▶ **Document**:
★ ★ ★ ★

Curaçao (Territory of Curaçao)
- Association: Curaçaose Voetbal Bond
- Confederation: CCCF (1938–1958)
- Most caps: Ergilio Hato (35)
- Top scorer: Maximiliano Juliana (8)

First international
- Aruba 0–4 Curaçao (Aruba, 6 April 1924)

Last international
- Denmark 3–2 Curaçao (Denmark, 16 May 1958)

Biggest win
- Curaçao 14–0 Puerto Rico (Barranquilla, Colombia, 21 December 1948)

Biggest defeat
- Netherlands 8–1 Curaçao (Netherlands, 23 April 1948)

= Curaçao national football team (1921–1958) =

Men's association football team (1921–1958)

The Territory of Curaçao national football team (more commonly known as Curaçao) was the official football team for the Territory of Curaçao, under the control of the Curaçaose Voetbal Bond (CVB).

The Territory of Curaçao officially became the Netherlands Antilles on 15 December 1954 although the national football team played under the name of Curaçao until 1958. However, the team competed at the 1952 Olympics and 1955 Pan American Games as the Netherlands Antilles due to their affiliation with the Netherlands Antilles Olympic Committee.

==History==

===Getting organized===

In 1921 the football federation CVB (Curacaose Voetbal Bond) was established and in August that year the CVB organized the first Curaçao Championship with eight participating clubs. In 1926 the first national selection of Curaçao travelled to Haiti to play in a tournament against Haiti, Jamaica and Santo Domingo. The Curaçao selection did quite well in the tournament, with several wins over Haiti and Santo Domingo.

In 1932 the federation CVB became affiliated with FIFA. Exchanges with neighboring islands and countries followed on a regular basis. In 1941 the First CCCF Championship took place in San José. Participating countries were Costa Rica, Curaçao, Nicaragua, El Salvador and Panama. Curaçao ended third.

At the end of this year the Curaçao and Aruba federations, both islands being part of the Netherlands Antilles, decided to join forces and established NAVU, Netherlands Antillean Football Union. Both federations remained autonomous in their own territory, and the winners of the championships on the respective islands would play against each other to determine which club would be Champion of the Netherlands Antilles.

★ ★ ★ ★

▶ **Requests**:
**a.** Please write out the passage of the Curaçao football text between "Last international" and "Voetbal Bond (CVB).", inclusive.
**b.** Give again the lines of the records from the one holding "catalogue / barcode: US 3075894" through the last line of the records, inclusive.

★ ★ ★ ★

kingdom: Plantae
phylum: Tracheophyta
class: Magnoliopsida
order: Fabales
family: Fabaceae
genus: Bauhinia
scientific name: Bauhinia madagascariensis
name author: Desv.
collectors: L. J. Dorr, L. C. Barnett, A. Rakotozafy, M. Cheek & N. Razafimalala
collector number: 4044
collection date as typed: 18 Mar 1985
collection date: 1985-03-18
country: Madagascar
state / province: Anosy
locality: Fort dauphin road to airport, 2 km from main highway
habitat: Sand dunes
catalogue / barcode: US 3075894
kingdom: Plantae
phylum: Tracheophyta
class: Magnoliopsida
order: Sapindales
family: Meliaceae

★ ★ ★ ★

▶ **Answers for the exercise**:
**a.**
Last international
- Denmark 3–2 Curaçao (Denmark, 16 May 1958)

Biggest win
- Curaçao 14–0 Puerto Rico (Barranquilla, Colombia, 21 December 1948)

Biggest defeat
- Netherlands 8–1 Curaçao (Netherlands, 23 April 1948)

= Curaçao national football team (1921–1958) =

Men's association football team (1921–1958)

The Territory of Curaçao national football team (more commonly known as Curaçao) was the official football team for the Territory of Curaçao, under the control of the Curaçaose Voetbal Bond (CVB).

**b.**
catalogue / barcode: US 3075894
kingdom: Plantae
phylum: Tracheophyta
class: Magnoliopsida
order: Sapindales
family: Meliaceae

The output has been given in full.